Exercise details: Only the lines containing the string "bounding" are needed; copy all of them from the listing.

Collected material:
-- Opening Marker --
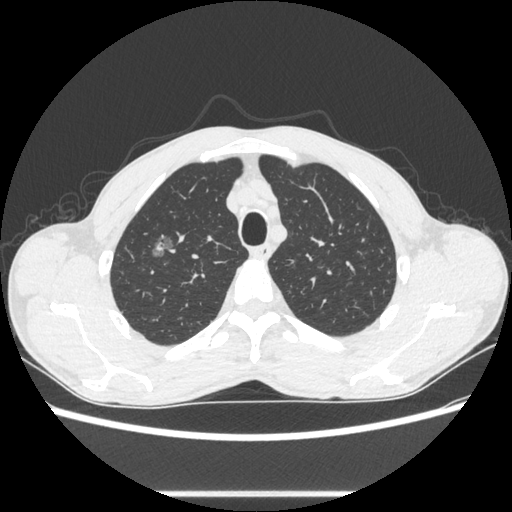
Chest CT, one axial slice. Position 481 of 600 along the scan axis. Reconstruction kernel STANDARD. Lung window (W 1500 / L -600 HU). 512 × 512 image matrix. Male patient, age 54 years. Case-level facts recorded for this patient, not image findings: clinical TNM (as recorded): T1a N0 M0.
Outlined on this slice (bounding box drawn by a radiologist):
- lung tumour (recorded histology: adenocarcinoma): bounding box [x1, y1, x2, y2] px = [144, 221, 181, 267]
-- Closing Marker --
Task response:
Outlined on this slice (bounding box drawn by a radiologist):
- lung tumour (recorded histology: adenocarcinoma): bounding box [x1, y1, x2, y2] px = [144, 221, 181, 267]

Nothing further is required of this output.